Dois policiais fizeram uma ameaça, sugerindo que se arrependeria de participar de protestos futuros, disse Al-Buheisi em entrevista por telefone.
“Este não é o momento dos protestos-eles estão esfaqueando a resistência nas costas”, lembrou-se do Sr. Al-Buheisi. “Se você sair de novo, o resultado não será bom.”
Depois de consultar sua família, Al-Buheisi disse que decidiu ficar longe de mais protestos. Era um lembrete amargo, disse ele, de como os civis em Gaza estavam presos.
“Somos perseguidos por ambos os lados”, disse ele. “Israel nos bombardeou sem misericórdia e o Hamas não se importa se morrermos.”
Al-Masri disse que vários de seus primos também receberam ameaças do Hamas após marchas recentes. Um recebeu um telefonema de um número privado convocando-o para se reunir na terça-feira com autoridades de segurança do Hamas, que o interrogaram sobre seu envolvimento, perguntaram sobre apoiadores e organizadores de protestos e o forçaram a assinar um documento dizendo que ele pararia de protestar, disse Al-Masri.
Outros ignoraram essas ligações.
No protesto de quarta -feira, muitos manifestantes foram levados a marchar pela fome, disseram os participantes.
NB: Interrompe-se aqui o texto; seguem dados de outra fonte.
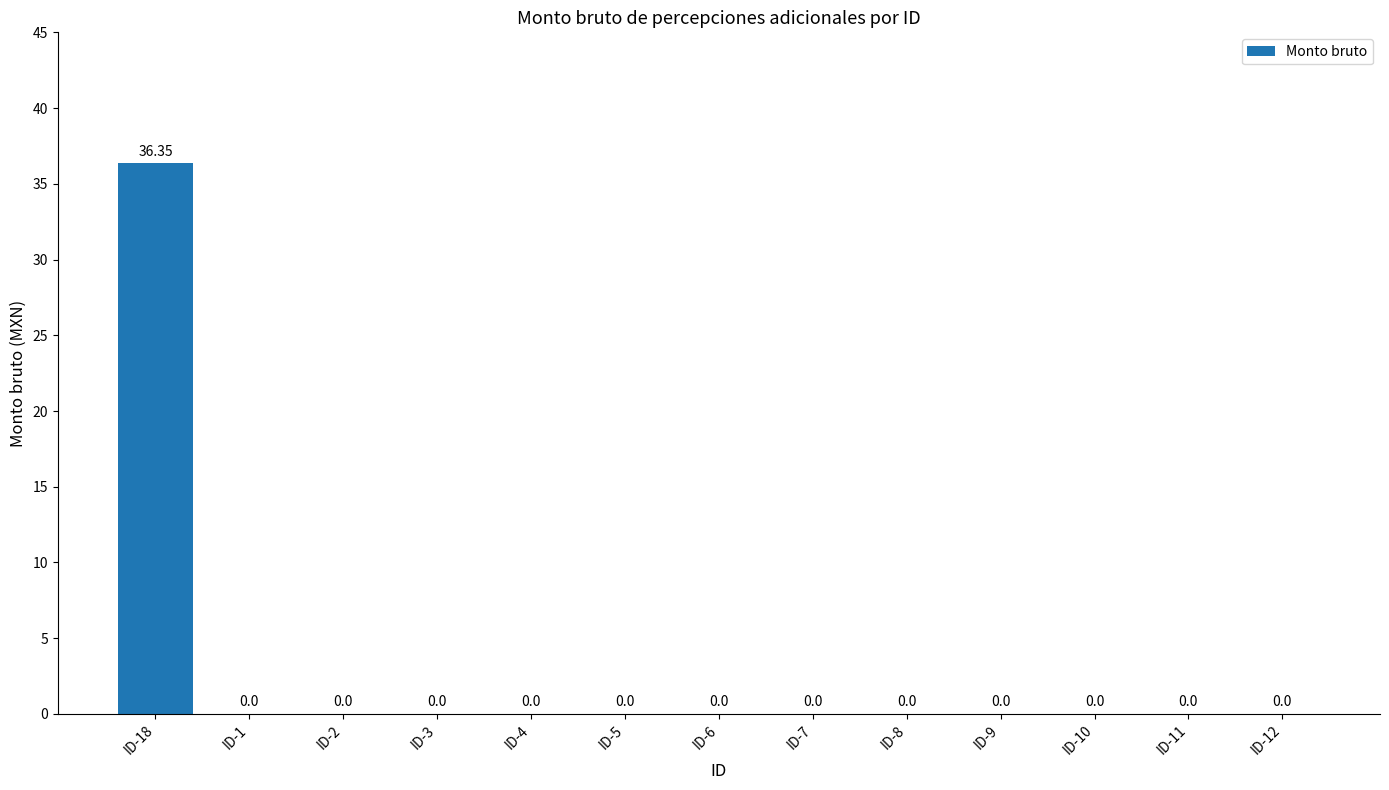

Are the bars grouped side by side (vs. stacked)?

No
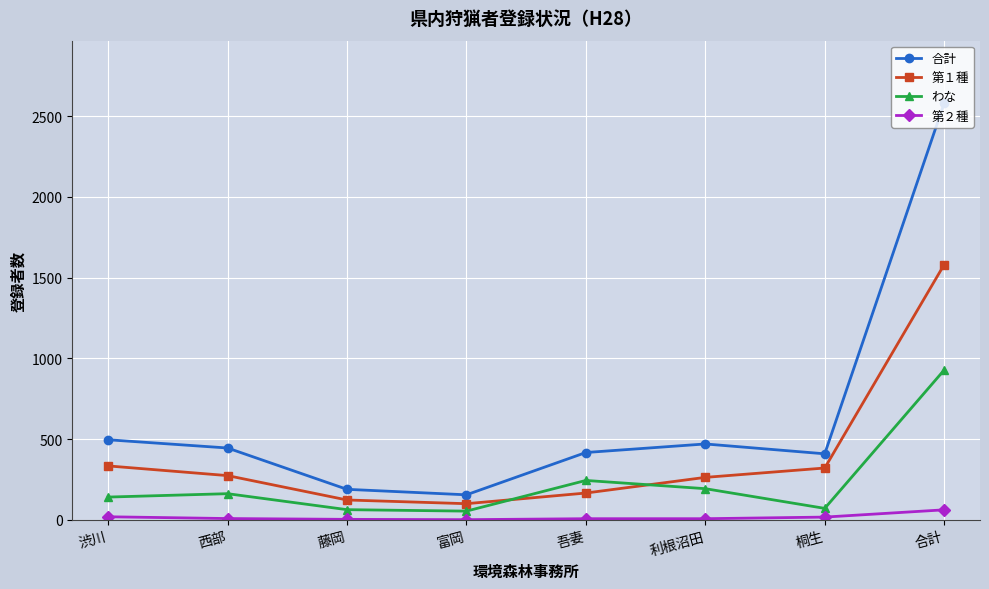

True or false: 第１種 and 第２種 intersect in this chart.

False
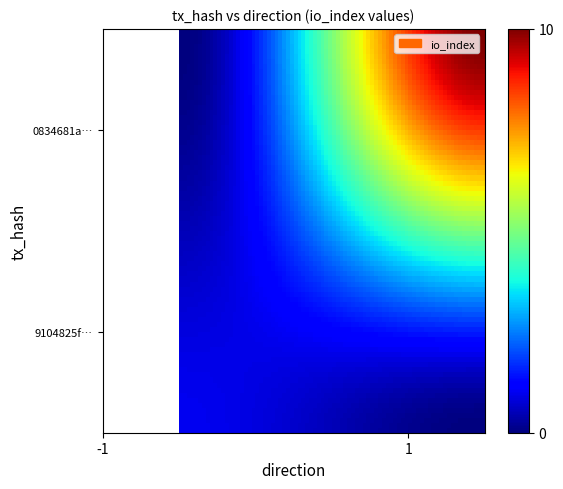

Which series has the largest total across all categories?

0834681a220d26a8d4e6adce4ab78a399da2eda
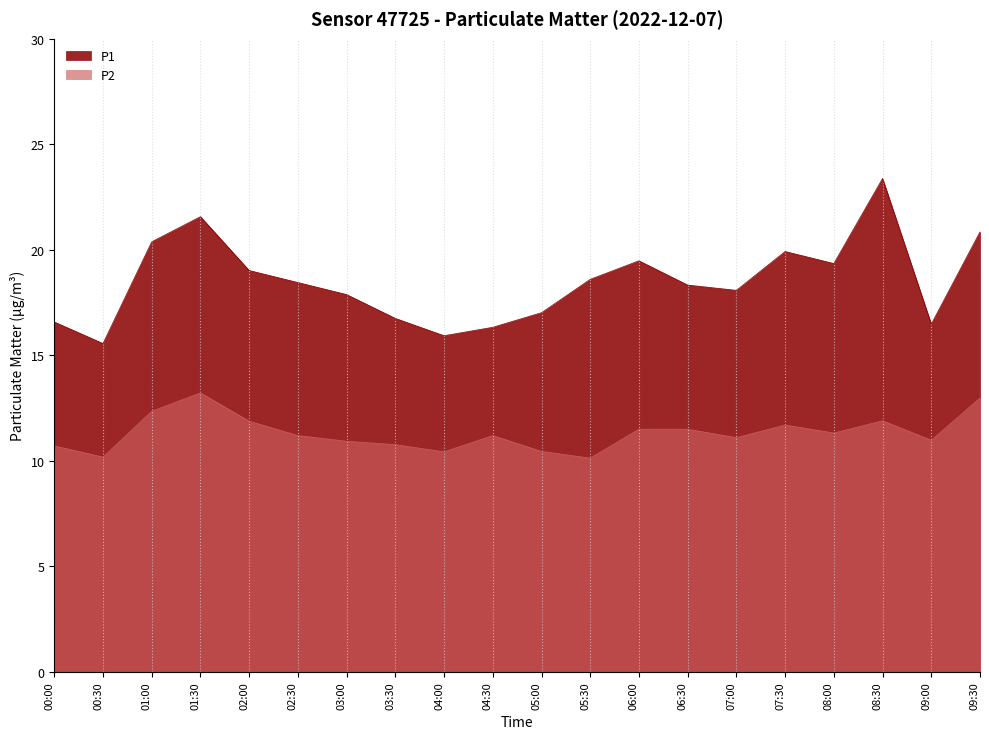

What is the smallest value displayed?

10.1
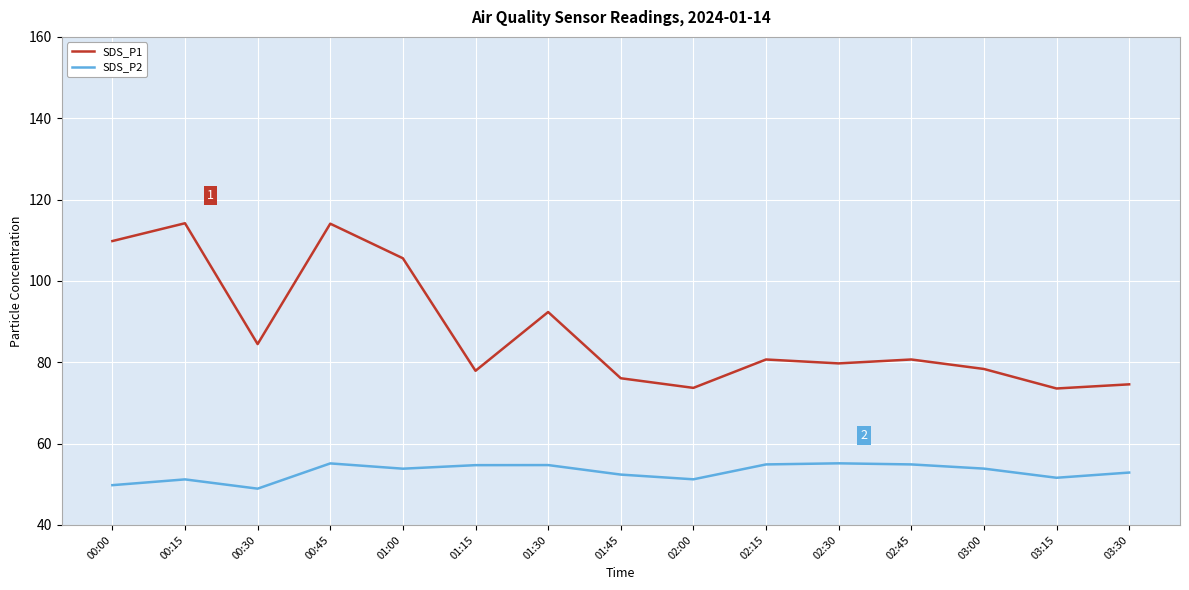

True or false: SDS_P2 and SDS_P1 cross at least once.

False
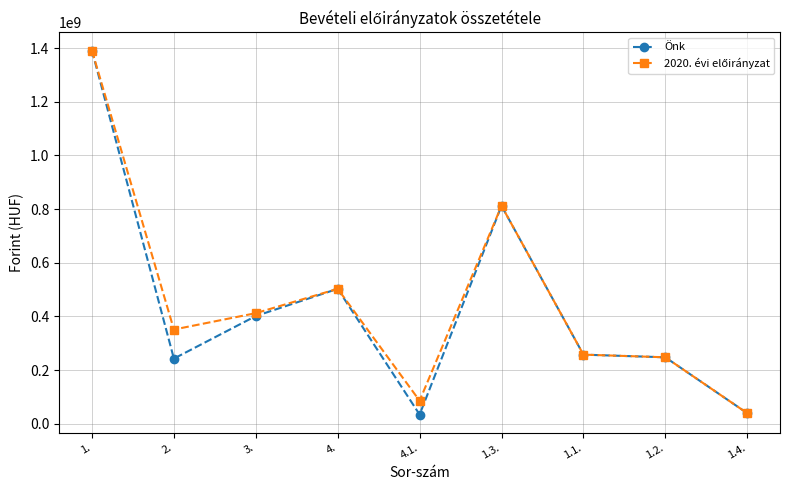

The value of Önk at 1.1. is 257758444. True or false?

True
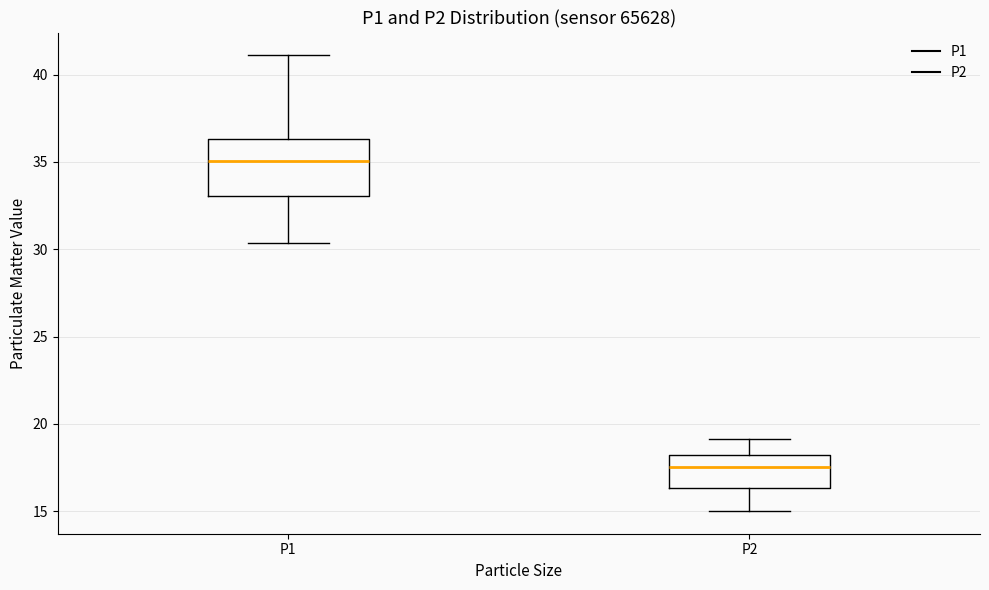

Reading left to right, transcribe this box plot: for each box, give where its median line is, the range the box spans, and where its two whiskers end, as read against the y-axis. The values are not printed on the chart, so give them approximately, as read against the axis.

P1: median 35.0, box 33.0 to 36.5, whiskers 30.5 to 41.0
P2: median 17.5, box 16.5 to 18.0, whiskers 15.0 to 19.0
Israel bloqueou a ajuda de entrar em Gaza por um mês, forçando as padarias a fechar, mercados para esvaziar e ajudar os grupos a cortar a distribuição de alimentos. Os moradores de Gaza dizem que o que a produção permanece é exorbitante.
Uma criança na manifestação de quarta-feira gritou que queria algo para comer, disse Al-Radeea. Outro manifestante levantou um pedaço de cebola, gritando que ele estava comendo apenas cebolas e rabanetes há mais de uma semana, disse Basem Hamouda, 47 anos, um fazendeiro que estava lá.
Por seu desespero, os manifestantes culparam Israel – mas também o Hamas.
“Aqueles que não podem fornecer ao povo um pedaço de pão não têm o direito de iniciar uma guerra em nome da libertação”, disse Hamouda.
Ele e outros disseram que o Hamas deveria fazer um trabalho melhor em manter os preços dos alimentos, impedindo que os comerciantes acumulam suprimentos, uma queixa comum em Gaza.
“O Hamas deu a Israel um pretexto para continuar essa guerra enquanto não conseguiu regular e controlar os preços do mercado”, acrescentou. “Essa é a causa real por trás desses protestos.”
Ameera Harouda Relatórios contribuídos de Doha, Catar.